After 78 Years, Israel May Extend Dead Sea Mining Rights to Non-Israeli Companies
The current permit held by Israel-based ICL will expire in 2030. A government draft proposal recommends allowing non-Israeli entities to participate in a future tender
For daily updates, subscribe to our newsletter by clicking here.
To better capitalize on one of Israel's most important natural resources, the draft's authors recommend launching a tender for the rights and opening it to foreign private companies, after setting a minimum price for the concession.
Israel has been mining potash in the Dead Sea in 1952 through a state-owned company called Dead Sea Works, which received mining rights until 2030. ICL was formed by the Israeli government in 1968 through the merger of several chemical manufacturers in the country, including Dead Sea Works. ICL delsited Dead Sea Work in the 1990s, buying all public-owned shares. In 1997, the Israeli government privatized ICL, and with it the Dead Sea concession rights, by selling it to Israel Corporation Ltd., a holding company then owned by Israeli businessman Shaul Eisenberg. The company is currently the fifth largest potash supplier in the world.
The Dead Sea has long been famous for its cobalt waters, its health properties, and for being the lowest point on earth. Unfortunately, it keeps on getting lower, at a rate of about one meter a year, due to overpumping from the Jordan River, its only major water source. The sea’s water crisis creates sinkholes that leave collapsing buildings, roads and agricultural areas in their wake. According to an article published in 2017 in the Journal of Geophysical Research, more than 6000 sinkholes have formed in the area over the last 25 years.
The salt evaporation ponds operated by Dead Sea Works greatly exacerbate the situation due to water used for potash and salt harvesting, especially in the sea's southern basin where they are located. The salt that crystallizes on the bottom of the ponds is also raising the ponds' water levels and threatening to flood nearby hotels, endangering the already struggling hospitality industry in the area. Jordan also operates evaporation ponds in the area.
In 2015, following debates about the licensing of natural resources to private entities in Israel, the government set up a team to examine ICL's permit and offer recommendations for how to handle the rights after the expiration date. The team, headed by Yoel Naveh, Israel's chief economist, was supposed to turn in recommendations by May 2016 but is only now reaching the end of the process.
According to the draft, the team's first recommendation is to continue the mining process in the area despite the widespread damage it causes. The operations net Israel hundreds of millions of shekels a year, the team said, also providing employment to around 3,000 people and to auxiliary service providers.

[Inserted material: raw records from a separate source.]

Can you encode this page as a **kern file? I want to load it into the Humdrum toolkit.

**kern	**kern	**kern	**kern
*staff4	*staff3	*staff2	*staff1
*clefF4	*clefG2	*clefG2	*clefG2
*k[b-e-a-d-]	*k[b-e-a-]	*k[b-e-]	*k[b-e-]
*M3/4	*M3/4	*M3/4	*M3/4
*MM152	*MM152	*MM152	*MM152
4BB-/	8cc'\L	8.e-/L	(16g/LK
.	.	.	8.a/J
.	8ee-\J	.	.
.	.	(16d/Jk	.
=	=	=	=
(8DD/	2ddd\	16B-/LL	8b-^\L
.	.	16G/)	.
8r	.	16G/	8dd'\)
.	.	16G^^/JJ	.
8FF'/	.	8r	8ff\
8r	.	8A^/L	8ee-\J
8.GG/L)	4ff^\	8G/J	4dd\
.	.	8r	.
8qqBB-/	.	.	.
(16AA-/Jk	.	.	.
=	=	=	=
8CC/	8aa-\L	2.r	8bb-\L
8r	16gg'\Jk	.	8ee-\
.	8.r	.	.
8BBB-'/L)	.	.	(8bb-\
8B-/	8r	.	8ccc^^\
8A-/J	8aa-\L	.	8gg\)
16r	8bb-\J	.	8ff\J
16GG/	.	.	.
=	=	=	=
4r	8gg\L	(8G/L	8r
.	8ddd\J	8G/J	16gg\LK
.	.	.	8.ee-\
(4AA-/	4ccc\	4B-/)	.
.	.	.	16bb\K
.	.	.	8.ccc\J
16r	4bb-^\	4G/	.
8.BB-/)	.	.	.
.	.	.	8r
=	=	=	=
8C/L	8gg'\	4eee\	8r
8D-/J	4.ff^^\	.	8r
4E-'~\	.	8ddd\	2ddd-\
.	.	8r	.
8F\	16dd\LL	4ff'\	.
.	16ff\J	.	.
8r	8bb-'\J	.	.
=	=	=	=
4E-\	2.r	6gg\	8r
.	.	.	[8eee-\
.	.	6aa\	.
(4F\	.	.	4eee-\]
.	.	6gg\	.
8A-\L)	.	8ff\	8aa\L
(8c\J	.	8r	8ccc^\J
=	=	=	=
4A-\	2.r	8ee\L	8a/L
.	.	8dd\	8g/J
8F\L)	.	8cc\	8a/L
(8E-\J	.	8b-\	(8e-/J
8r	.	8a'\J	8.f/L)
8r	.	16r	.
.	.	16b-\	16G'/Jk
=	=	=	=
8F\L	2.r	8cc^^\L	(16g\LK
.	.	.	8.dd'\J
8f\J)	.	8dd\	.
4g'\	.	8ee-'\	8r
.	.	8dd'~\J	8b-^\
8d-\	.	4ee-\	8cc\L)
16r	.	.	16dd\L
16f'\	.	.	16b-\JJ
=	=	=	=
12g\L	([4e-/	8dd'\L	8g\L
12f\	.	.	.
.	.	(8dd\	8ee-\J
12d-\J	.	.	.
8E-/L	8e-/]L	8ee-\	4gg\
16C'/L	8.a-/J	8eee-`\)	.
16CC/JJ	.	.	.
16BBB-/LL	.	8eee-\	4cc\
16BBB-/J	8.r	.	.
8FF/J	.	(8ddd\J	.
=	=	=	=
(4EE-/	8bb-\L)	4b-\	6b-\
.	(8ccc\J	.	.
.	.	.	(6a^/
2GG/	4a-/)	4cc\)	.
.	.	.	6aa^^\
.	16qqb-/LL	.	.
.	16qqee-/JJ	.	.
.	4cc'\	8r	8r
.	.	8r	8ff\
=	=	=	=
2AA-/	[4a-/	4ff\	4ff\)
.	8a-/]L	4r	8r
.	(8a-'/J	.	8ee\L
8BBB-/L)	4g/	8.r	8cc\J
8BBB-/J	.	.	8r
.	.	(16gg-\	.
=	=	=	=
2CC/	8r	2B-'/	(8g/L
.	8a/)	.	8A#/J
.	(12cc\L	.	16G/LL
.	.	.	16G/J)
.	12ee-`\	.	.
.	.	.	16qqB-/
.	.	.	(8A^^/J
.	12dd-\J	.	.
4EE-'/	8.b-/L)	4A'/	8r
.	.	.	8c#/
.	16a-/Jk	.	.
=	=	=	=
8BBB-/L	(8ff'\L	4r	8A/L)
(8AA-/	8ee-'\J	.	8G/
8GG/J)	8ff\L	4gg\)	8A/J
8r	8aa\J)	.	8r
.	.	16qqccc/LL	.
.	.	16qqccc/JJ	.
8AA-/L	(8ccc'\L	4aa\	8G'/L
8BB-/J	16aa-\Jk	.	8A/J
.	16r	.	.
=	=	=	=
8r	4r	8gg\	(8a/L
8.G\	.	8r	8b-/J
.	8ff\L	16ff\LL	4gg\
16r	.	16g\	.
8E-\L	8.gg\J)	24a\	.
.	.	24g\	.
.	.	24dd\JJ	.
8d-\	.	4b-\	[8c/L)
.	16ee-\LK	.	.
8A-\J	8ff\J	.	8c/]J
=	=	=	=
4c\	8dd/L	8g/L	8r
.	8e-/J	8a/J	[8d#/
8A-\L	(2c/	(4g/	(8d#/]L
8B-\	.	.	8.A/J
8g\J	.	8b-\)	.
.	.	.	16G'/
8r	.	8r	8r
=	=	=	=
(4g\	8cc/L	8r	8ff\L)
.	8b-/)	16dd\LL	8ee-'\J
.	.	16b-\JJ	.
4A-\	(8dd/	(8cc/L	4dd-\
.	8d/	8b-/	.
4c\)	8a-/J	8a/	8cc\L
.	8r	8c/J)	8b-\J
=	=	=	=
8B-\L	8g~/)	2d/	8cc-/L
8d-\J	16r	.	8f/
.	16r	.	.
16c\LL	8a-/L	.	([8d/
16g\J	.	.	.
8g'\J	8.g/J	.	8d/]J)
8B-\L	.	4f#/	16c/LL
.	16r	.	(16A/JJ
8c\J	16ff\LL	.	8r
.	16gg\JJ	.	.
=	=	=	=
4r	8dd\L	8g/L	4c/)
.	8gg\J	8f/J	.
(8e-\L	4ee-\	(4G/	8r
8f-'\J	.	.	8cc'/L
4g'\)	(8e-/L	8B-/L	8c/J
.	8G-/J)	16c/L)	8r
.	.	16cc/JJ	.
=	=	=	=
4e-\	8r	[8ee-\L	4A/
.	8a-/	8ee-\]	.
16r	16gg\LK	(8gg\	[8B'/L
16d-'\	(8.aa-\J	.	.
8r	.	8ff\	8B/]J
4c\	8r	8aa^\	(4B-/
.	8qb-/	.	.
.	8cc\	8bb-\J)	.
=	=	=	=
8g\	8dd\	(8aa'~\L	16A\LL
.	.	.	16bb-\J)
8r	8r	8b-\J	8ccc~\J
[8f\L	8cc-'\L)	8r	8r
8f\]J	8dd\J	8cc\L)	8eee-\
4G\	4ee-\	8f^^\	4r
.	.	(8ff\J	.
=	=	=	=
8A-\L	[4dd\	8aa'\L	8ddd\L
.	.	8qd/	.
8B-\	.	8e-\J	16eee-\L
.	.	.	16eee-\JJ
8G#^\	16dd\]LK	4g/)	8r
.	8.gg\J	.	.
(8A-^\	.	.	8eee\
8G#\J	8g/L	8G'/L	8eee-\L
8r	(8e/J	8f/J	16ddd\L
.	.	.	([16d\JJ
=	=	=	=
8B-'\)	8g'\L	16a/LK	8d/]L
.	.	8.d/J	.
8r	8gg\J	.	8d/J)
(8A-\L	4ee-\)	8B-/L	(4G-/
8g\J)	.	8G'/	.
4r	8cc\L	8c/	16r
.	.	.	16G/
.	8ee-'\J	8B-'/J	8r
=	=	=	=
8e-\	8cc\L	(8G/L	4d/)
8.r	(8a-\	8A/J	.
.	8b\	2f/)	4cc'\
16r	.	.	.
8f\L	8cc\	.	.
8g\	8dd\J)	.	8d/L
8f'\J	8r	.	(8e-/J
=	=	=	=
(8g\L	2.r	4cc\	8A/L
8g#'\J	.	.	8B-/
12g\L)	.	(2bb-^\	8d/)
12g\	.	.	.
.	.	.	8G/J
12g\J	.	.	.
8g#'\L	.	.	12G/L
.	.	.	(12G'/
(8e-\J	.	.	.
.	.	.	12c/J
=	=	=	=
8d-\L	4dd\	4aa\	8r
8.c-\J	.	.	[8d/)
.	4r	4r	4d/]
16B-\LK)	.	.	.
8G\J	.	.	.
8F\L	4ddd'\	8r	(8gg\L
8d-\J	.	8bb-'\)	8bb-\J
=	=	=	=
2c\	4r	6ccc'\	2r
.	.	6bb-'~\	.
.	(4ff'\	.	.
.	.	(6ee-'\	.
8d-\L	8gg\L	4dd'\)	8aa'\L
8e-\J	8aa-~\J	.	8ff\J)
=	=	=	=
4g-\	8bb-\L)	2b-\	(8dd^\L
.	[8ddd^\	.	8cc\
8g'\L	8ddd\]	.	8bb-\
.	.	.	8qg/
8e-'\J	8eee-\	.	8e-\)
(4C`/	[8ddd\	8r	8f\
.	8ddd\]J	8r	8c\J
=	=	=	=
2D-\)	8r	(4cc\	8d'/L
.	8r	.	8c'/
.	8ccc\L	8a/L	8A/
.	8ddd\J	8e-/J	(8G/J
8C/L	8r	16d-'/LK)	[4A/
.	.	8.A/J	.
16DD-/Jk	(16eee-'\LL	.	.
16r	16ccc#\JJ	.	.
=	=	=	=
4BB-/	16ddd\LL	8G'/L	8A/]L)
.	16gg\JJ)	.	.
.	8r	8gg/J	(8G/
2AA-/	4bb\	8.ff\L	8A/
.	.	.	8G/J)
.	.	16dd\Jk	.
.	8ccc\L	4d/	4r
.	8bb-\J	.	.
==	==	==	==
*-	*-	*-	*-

ICL has a built-in advantage if case a tender is published, as its current concession gives it an option to meet the terms offered by other companies to win back the mining rights, in case a tender is published. ICL has an additional advantage since it is the current operator and owner of the local chemical processing facilities.
If no companies meet the minimum target price set by Israel the government the draft proposal recommends that the permits will be transferred to a new state-owned company to be set up.
The draft further proposes that any new mining permit would limit use of water in the production of minerals, and levy a tax on potential environmental damages.
As part of an arbitration process that has been going on since 2010, Israel now demands that ICL pays NIS 600 million for past mineral mining royalties.